# Mystery Engine (castings)



## PolskiFran (Oct 3, 2010)

Hi everyone,
The pics are of steam engine castings my friend has. Some of the engine is partially finished, as you can see. There are no casting identification marks that I could see. The bore is 1 1/2", with 2" stroke (approx.). The engine would have a reversing gear that would mount to the bosses located on the main casting using the two eccentrics. It seems there are missing castings. Flywheel, outboard bearing stand, and possibly the base are missing. I've looked through the catalogs that I have and can not find anything that comes close. According to him the project may have been started in the late 1940's to early 50's.

Here are some pics:




































It is a fairly large engine. If you have seen anything like it in your travels let me know. Any help or leads would be appreciated.

Thanks,
Frank


----------



## Tin Falcon (Oct 3, 2010)

Hey frank some engine > I have no idea whatit is but nice to see you checking in here.
Tin


----------



## Jasonb (Oct 10, 2010)

Does have the look of a Tangye about it, this is the best pic I can gfind of a twin version

http://www.stationroadsteam.com/stock pages/2902/index.htm

https://vault1.secured-url.com/reeves2000/images/model/tangye.jpg

Jason


----------



## PolskiFran (Oct 11, 2010)

Thanks for the help. I do believe it could be a school project that was never finished. The casting quality seems very good. You don't see that smooth of a finish on castings lately.
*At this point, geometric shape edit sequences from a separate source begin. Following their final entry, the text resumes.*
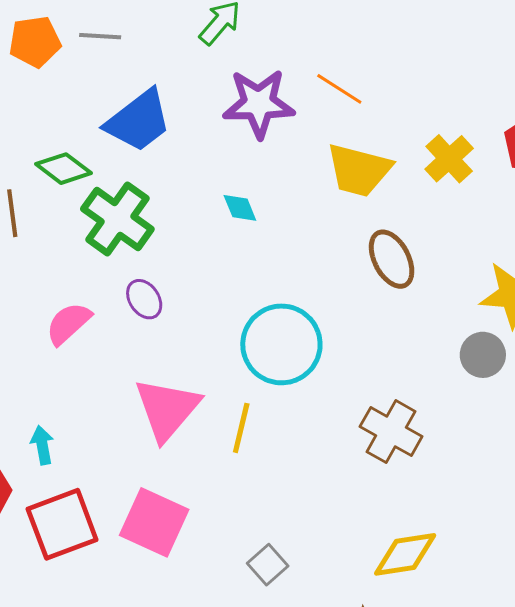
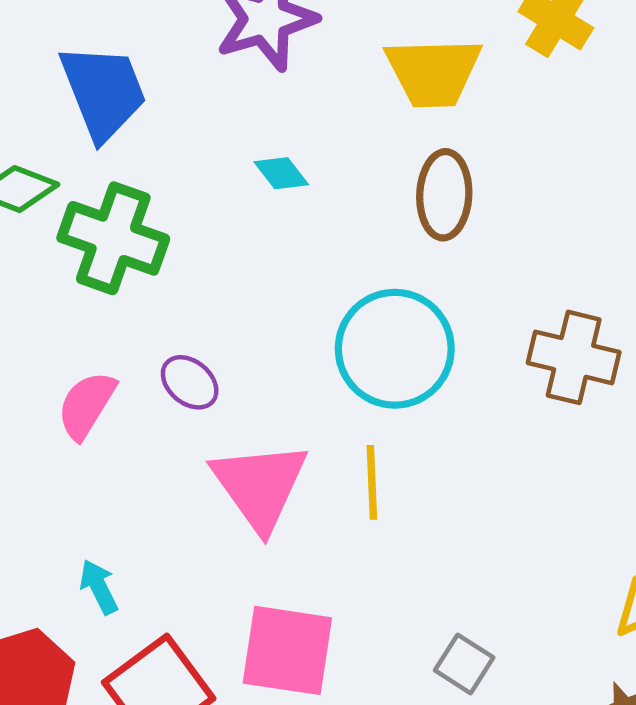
blue trapezoid: (138, 121) -> (103, 92), turned -58
brown ellipse: (392, 259) -> (444, 195), moved, turned 46
purple ellipse: (144, 299) -> (190, 382), moved
brown cross: (391, 432) -> (574, 357), moved

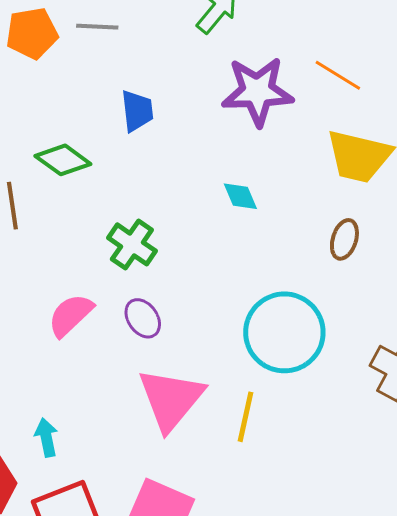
blue trapezoid: (103, 92) -> (137, 111), size x0.6
brown ellipse: (444, 195) -> (344, 239), size x0.7
green cross: (113, 238) -> (132, 244), moved, size x0.7

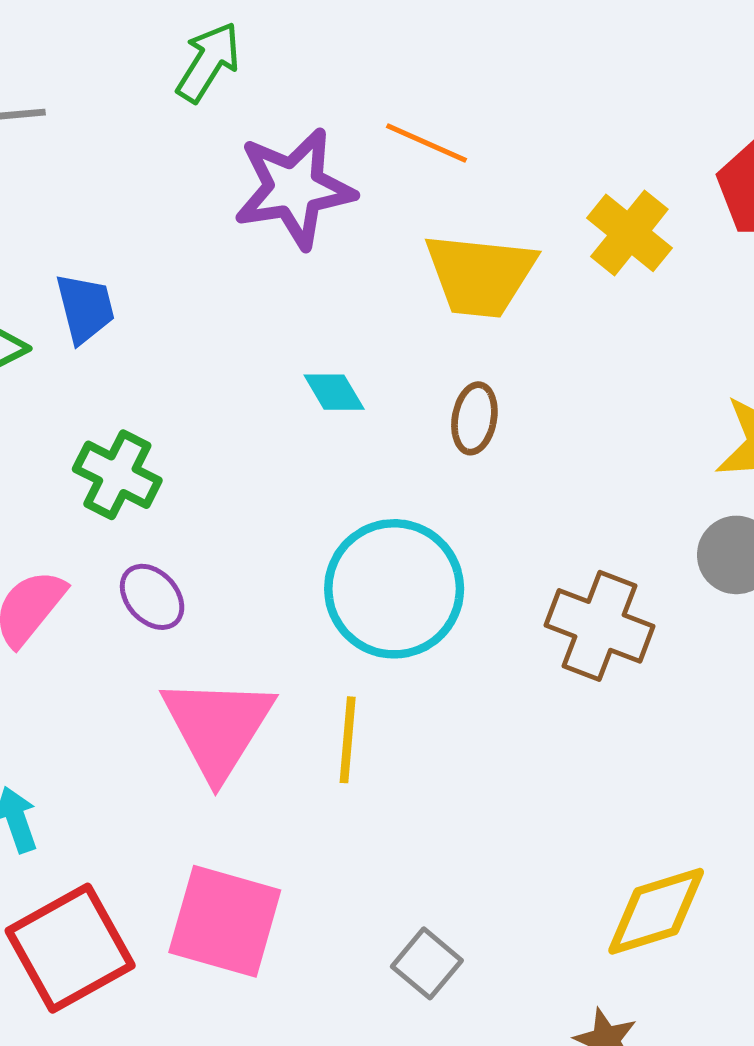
blue trapezoid: (137, 111) -> (85, 308), moved
cyan diamond: (240, 196) -> (334, 392), moved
P.S. Thanks for the welcome back Tin. Hope I can get something new finished for the show in January.

Frank


----------



## joy9393 (Oct 22, 2014)

The engine would have a reversing gear that would mount to the bosses located on the main casting using the two eccentrics. It seems there are missing castings. Flywheel, outboard bearing stand, and possibly the base are missing. I've looked through the catalogs that I have and can not find anything that comes close.


----------